5. Die erstmalige Ablehnung des Ersatzes der hier noch strittigen Kosten der Haushaltshilfe für den Zeitraum 1. 1. 2008 bis 30. 11. 2010 durch die drittbeklagte Partei erfolgte am 5. 12. 2013 per E‑Mail, wobei hier dahinstehen kann, ob dies dem Erfordernis der schriftlichen (vgl 2 Ob 237/08d) Ablehnung des Versicherers nach § 27 Abs 2 KHVG entsprach (vgl dazu Riedler in Schwimann/Kodek ABGB4 § 886 ABGB Rz 6 und Rz 8). Die dreijährige Verjährungsfrist für diese Kosten konnte daher frühestens mit Erhalt des E‑Mails vom 5. 12. 2013 zu Laufen beginnen. Diese Forderung ist demnach nicht verjährt. Der Höhe nach ist das Begehren im Rechtsmittelverfahren nicht mehr strittig.

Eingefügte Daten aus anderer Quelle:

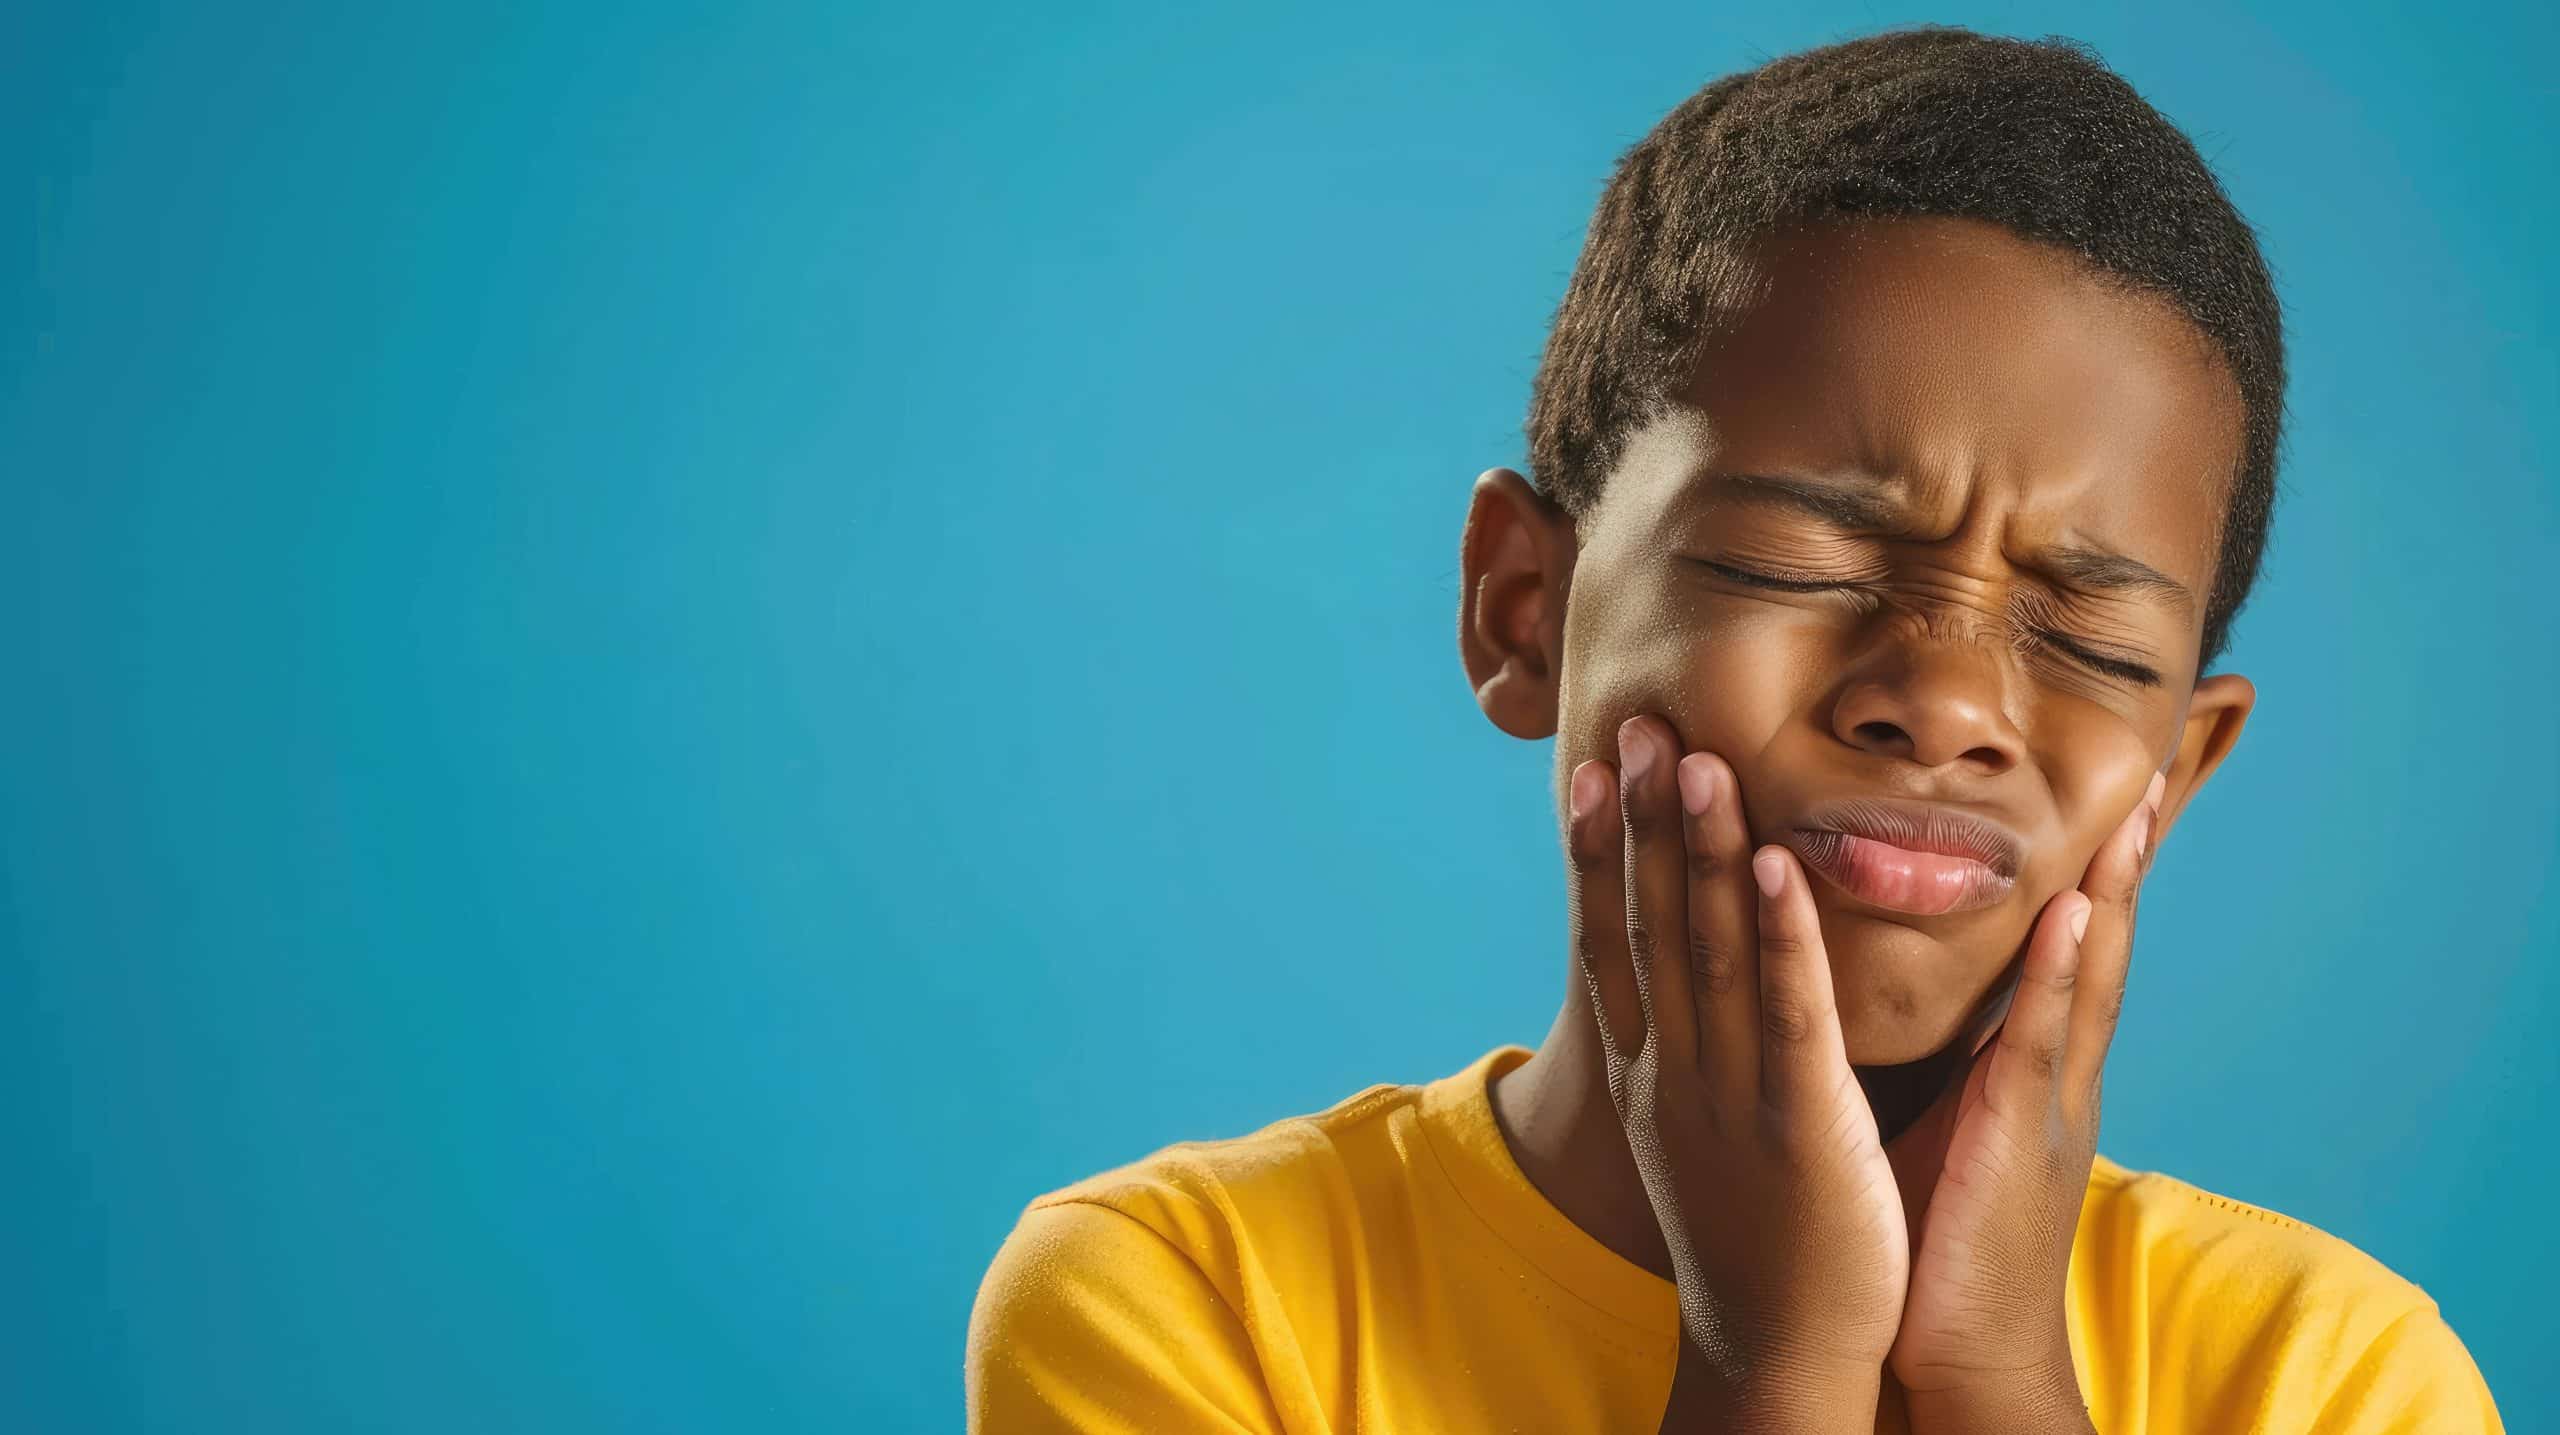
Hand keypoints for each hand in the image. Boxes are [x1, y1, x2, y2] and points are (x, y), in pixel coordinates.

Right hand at [1573, 715, 1904, 1423]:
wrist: (1778, 1354)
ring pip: (1709, 954)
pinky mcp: (1800, 1124)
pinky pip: (1788, 1016)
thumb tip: (1690, 973)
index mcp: (1649, 1072)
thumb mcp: (1695, 1129)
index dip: (1598, 853)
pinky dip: (1780, 937)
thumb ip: (1693, 1046)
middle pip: (1649, 928)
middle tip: (1634, 726)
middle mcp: (1673, 1072)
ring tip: (1696, 759)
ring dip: (1701, 851)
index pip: (1609, 942)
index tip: (1592, 770)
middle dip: (1642, 822)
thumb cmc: (1755, 1235)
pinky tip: (1778, 865)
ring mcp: (1730, 1096)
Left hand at [1883, 769, 2166, 1429]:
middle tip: (2158, 762)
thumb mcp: (1945, 1119)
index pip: (2065, 942)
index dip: (2088, 863)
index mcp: (2028, 1065)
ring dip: (2110, 887)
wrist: (1958, 1352)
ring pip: (2087, 974)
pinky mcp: (2023, 1136)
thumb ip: (1949, 1056)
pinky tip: (2073, 910)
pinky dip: (2062, 971)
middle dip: (2125, 856)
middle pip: (2097, 940)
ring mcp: (2051, 1101)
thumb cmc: (1936, 1237)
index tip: (2112, 784)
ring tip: (2136, 803)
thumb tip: (1917, 991)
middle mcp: (2054, 1071)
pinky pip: (2042, 1039)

6. Aus diesen Gründen hat die außerordentliche Revision des Klägers Erfolg. Eine Prüfung des gerügten Mangels des Berufungsverfahrens erübrigt sich daher. Das Berufungsurteil ist dahin abzuändern, dass dem Kläger zusätzlich zum bereits rechtskräftigen Zuspruch von 74.895,46 EUR sA ein weiterer Betrag von 16.492 EUR samt Zinsen auf Grundlage der im Revisionsverfahren nicht mehr strittigen Zinsenstaffel des Berufungsgerichts zuerkannt wird.

7. Die Kostenentscheidung im Revisionsverfahren gründet sich auf § 50 Abs 1 iVm § 41 Abs 1 ZPO. Die Erhöhung der Entlohnung für den elektronischen Rechtsverkehr nach § 23a RATG beträgt lediglich 2,10 EUR.

Die Aufhebung der Kostenentscheidungen der Vorinstanzen beruht auf einer sinngemäßen Anwendung des § 510 Abs 1 letzter Satz ZPO (RIS-Justiz RS0124588; hier: mehrere Verfahrensabschnitte mit unterschiedlichen Streitwerten und Erfolgsquoten, Bestreitung etlicher Positionen in den Einwendungen der beklagten Parteien gegen das Kostenverzeichnis).